Table of Contents

OpenVPN - Routing from Server to Client

To push routes from the server to a client.


Allow Port Forwarding

The machine that is going to function as the egress point to the Internet has to be configured to allow IPv4 forwarding.

In /etc/sysctl.conf, set net.ipv4.ip_forward to 1.

/etc/sysctl.conf
net.ipv4.ip_forward=1

Allow Masquerading

This allows packets intended to be forwarded from the internal network to the Internet to be re-tagged with the egress point external IP address.

The following firewall rules are needed:

echo 1 > /proc/sys/net/ipv4/ip_forward
iptables -t nat -A POSTROUTING -o eth0 -j MASQUERADE
iptables -A FORWARD -i eth0 -o tun0 -m state --state ESTABLISHED,RELATED -j ACCEPT
iptables -A FORWARD -i tun0 -o eth0 -j ACCEPT
iptables -A FORWARD -j LOG
iptables -A FORWARD -j DROP

NOTE:

  • eth0 is the egress interface.
  • tun0 is the internal interface.
  • The first rule causes traffic outbound on the egress interface to be masqueraded (NAT).
  • The second rule causes inbound traffic going from the egress interface to the internal interface to be accepted if it’s part of an established or related connection (i.e, packets coming back).
  • The third rule causes packets destined to be forwarded from the internal interface to the egress interface to be accepted.
  • The last two rules log anything else and drop them.

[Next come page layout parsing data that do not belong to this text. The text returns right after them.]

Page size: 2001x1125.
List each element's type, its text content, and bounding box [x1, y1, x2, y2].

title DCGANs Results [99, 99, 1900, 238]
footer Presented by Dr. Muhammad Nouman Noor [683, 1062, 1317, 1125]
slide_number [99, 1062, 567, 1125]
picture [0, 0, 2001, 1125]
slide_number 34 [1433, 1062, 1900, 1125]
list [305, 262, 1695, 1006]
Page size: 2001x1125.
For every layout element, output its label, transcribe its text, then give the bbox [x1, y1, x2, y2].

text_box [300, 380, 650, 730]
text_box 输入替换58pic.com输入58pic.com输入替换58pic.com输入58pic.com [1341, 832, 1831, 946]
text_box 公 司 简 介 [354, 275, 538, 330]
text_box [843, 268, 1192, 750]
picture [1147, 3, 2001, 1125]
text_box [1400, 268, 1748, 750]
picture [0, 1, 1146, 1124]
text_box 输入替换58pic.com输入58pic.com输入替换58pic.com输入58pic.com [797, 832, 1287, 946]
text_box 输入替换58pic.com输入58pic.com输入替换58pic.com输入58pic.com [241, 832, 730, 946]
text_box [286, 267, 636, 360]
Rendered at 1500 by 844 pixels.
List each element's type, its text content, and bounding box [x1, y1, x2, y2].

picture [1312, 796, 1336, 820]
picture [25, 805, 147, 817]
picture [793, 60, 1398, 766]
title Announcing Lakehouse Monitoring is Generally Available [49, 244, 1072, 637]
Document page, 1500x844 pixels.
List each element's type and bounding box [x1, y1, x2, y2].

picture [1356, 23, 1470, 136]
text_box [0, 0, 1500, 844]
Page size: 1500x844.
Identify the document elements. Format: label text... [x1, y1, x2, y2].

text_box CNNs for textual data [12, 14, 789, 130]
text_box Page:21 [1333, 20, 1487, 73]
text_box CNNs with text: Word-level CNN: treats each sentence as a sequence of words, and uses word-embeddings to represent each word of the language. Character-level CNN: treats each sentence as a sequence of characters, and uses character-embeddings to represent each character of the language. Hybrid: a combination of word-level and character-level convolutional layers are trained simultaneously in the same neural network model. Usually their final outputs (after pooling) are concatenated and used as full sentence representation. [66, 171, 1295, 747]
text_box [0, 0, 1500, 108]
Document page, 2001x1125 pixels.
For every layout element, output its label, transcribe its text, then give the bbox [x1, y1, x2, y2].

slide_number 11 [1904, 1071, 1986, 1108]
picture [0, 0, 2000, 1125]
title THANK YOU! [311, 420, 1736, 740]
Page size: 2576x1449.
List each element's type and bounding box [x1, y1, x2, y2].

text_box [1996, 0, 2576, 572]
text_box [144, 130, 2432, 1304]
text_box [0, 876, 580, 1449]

OpenVPN Server Configuration

The OpenVPN Server needs to be told what routes should be directed into the tun adapter.

In /etc/config/openvpn, add the following;

/etc/config/openvpn
list route '123.123.123.123 255.255.255.255'
list route '234.234.234.234 255.255.255.255'

NOTE: When OpenVPN is restarted, it will automatically put the correct entries in your router’s routing table to direct traffic to those IPs out your tun adapter.


OpenVPN Client Configuration (on server)

If OpenVPN receives traffic on the tun adapter for those IPs, it doesn’t know which connected client should receive the packets and so it drops them.

You will also need iroutes for those networks in the client configuration directives for your client.

/etc/config/openvpn
iroute 123.123.123.123 255.255.255.255
iroute 234.234.234.234 255.255.255.255

NOTE: Restart OpenVPN and connect to it.


Testing

Check that you can ping one of the routes you’ve added.

ping 123.123.123.123

NOTE: If the ping works:

  • This tells you that packets are hitting your server (which could be the router), being redirected into OpenVPN.
  • OpenVPN is passing them down the tunnel and they’re breaking out at the tun interface on your client.
    • If you don’t see the packets landing on the tun interface:
      • Check your firewall log on the client and make sure your firewall rules are fine.
      • Check the logs on your server (router).

If the ping fails:

  • Check that the traffic is actually getting routed.
  • Examine the routing table on the server (which could be the router) and see if the route is listed.
    • Assuming it is, on your client end, run the following:
      tcpdump -i tun0
  • If packets are being dropped, examine /tmp/openvpn.status and make sure that the route is listed in the OpenVPN routing table.